民主法律時報

過労死防止大阪センターシンポに参加

弁護士 須井 康雄

2018年4月20日エルおおさか本館視聴覚室で表記のシンポが開催された。
過労死防止大阪センターは、2014年の過労死等防止対策推進法の成立・施行を受け、2015年3月13日に発足し、大阪で過労死等の防止と救済に取り組むことを目的としている。

シンポの冒頭、当協会の会員でもある松丸正センター代表幹事と来賓の綿貫直大阪労働局労働基準部監督課課長より挨拶があった。

その後、大和田敢太滋賀大学名誉教授より「過労死と職場のハラスメント」という演題でご講演があった。大和田先生は、ハラスメントの類型が30種類以上ある現状では、被害者側がハラスメントの類型を立証しなければならないため、包括的なハラスメントの定義が必要だとされた。
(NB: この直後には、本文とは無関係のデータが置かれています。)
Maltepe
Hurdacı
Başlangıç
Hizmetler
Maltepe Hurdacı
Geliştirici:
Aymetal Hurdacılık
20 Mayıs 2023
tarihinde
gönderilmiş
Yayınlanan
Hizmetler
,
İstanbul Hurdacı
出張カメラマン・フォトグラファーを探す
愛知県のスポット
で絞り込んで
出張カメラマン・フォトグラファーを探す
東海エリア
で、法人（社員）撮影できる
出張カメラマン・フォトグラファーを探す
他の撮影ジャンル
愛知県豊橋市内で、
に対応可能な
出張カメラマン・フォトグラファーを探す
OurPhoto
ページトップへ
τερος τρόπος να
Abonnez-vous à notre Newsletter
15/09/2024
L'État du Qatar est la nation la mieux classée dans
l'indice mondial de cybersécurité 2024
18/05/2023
また、日本に特徴的な業務型ハラスメント(長時間労働、過重なノルマ、指導研修、懲罰的労働など)では、加害者側も被害者も、業務という形をとるがゆえに、ハラスメントであることを自覚しにくいため、当事者の心がけの取組だけに終わらせず、仕事配分のあいまいさや不均衡是正といった労働組織の問題点にまで踏み込んだ対策・規制が必要だと指摘した。なお、さらに詳しく知りたい方は、2月に出版されたばかりの大和田先生著「職場のハラスメント なぜ起こり、どう対処すべきか」(中公新書)をご覧ください。

その後、棗一郎日本労働弁護団幹事長より働き方改革をめぐる国会情勢の報告があり、続いて、当協会の会員でもある岩城穣弁護士から、過労死防止法と大綱の改正課題について報告があった。過労死防止法では、施行後3年をめどとして必要な措置を講じることとされている。岩城弁護士は、労働時間を正確に把握し、残業代をきちんと払うことが精神的なストレスの減少につながることが国の調査で明らかになったことや、今後、自動車運転業務、教員、ITなど重点業種について調査が行われること、国に対して、労働時間の適正把握、ハラスメント対策の法制化などの意見を出していくと報告した。

最後に、過労自死で息子さんを亡くされたご遺族の訴えがあり、過労死等をなくすためさらに活動を発展させていくことを確認し、シンポは幕を閉じた。